Prompt
Carry on the account of the Vipassana meditation retreat below, starting right after its last sentence and keeping its first-person voice.
══ Extract to read
We heard about Vipassana meditation from a friend of ours in Lake Hawea, near Wanaka. It was founded by an Indian named SN Goenka, who has been teaching the technique since the 60s. He is now world-famous and does teaching in all parts of the globe.
Vipassana is meant to be ‘non-sectarian,’ universal in utility, and grounded in nothing more than the individual and reality itself. We are Christians, so a 10-day retreat that isn’t based on God’s word sounded unusual, if not heretical. Even so, we prayed on it, talked about it, and even read reviews from other Christians expressing their thoughts and feelings on the practice. After all was said and done, we decided to go for it. It would be ten days to pray, to listen, to quiet our minds, and hopefully learn something new.
The retreat is set in locations all around the world, and is supposedly run completely on donations. Their conference building near Auckland is set in a beautiful little valley and is quite modern and clean with extremely good facilities for being 100% reliant on the generosity of past students.
Each student who attends the course gets their own private room, which is basic, but clean. During the course, one must follow a very strict policy of no talking, reading, or writing of any kind. For ten days, students must be silent, austere, and practice up to 10 hours of mediation per day, starting with a 4:00am wake up call for first session at 4:30am, finishing in a 9:30pm session in the evening.
In accordance with the rules, Meghan and I were disallowed from talking with one another, and we also had to refrain from eye contact of any kind. I wink at Meghan like twice a day, so this was, at the bare minimum, a challenge of self-control. The point of the retreat is a complete disconnect from society, for 10 days, to renew the mind through nothing more than heightened awareness.
We lasted two full days. It turned out that the techniques taught were extremely useful in quieting my mind, but completely against the belief that I have in Christ as my savior. Buddhism is about reaching enlightenment by practicing goodwill, being gentle, and working to ‘know thyself’ through hours and hours of meditation and self-reflection. The methods we were taught in the two days are not intrinsically wrong, but their ultimate goal is. The goal is to eventually become your own Buddha, to find heaven within yourself, to save yourself from the world.
════
══ Information supplied
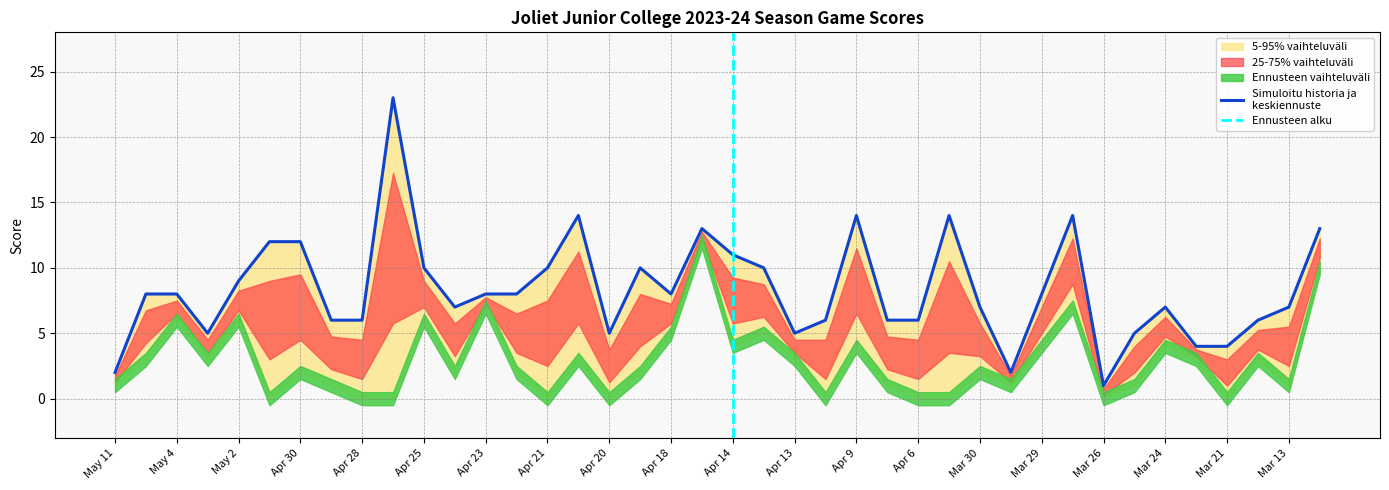

At which label does team_score first exceed 8?

May 2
════
Response
From the beginning, we were determined to test our mettle and stick out the 10 days, but by the end of the second, Meghan and I made the decision, separately, to leave. Neither Meghan nor myself returned for the final session on the evening of day two because we were both so convicted about what exactly we were doing there. So we told our ‘managers’ and sat down together in a small room to discuss with a more enlightened middle-aged male who was a Goenka trainee and leader at the Auckland Vipassana. Without speaking or winking, Meghan and I had both made the decision to leave, and were going to tell the other as soon as we could. Yet we ended up being in the same room, and told the guy that our faith was in Christ, not in ourselves, and that we need not save ourselves from the world when we have faith in God.
Knees aching, we lifted ourselves up and drove away with no place to go but away. We ended up sleeping in Colin the Concerto that night, but despite the tough sleeping arrangement digs, we slept peacefully knowing we made the right decision to cut short our days at Vipassana. Reflecting on the previous two days, I firmly believe that Vipassana can only truly be for Buddhists. People of other faiths have something to learn, but will struggle keeping everything in line.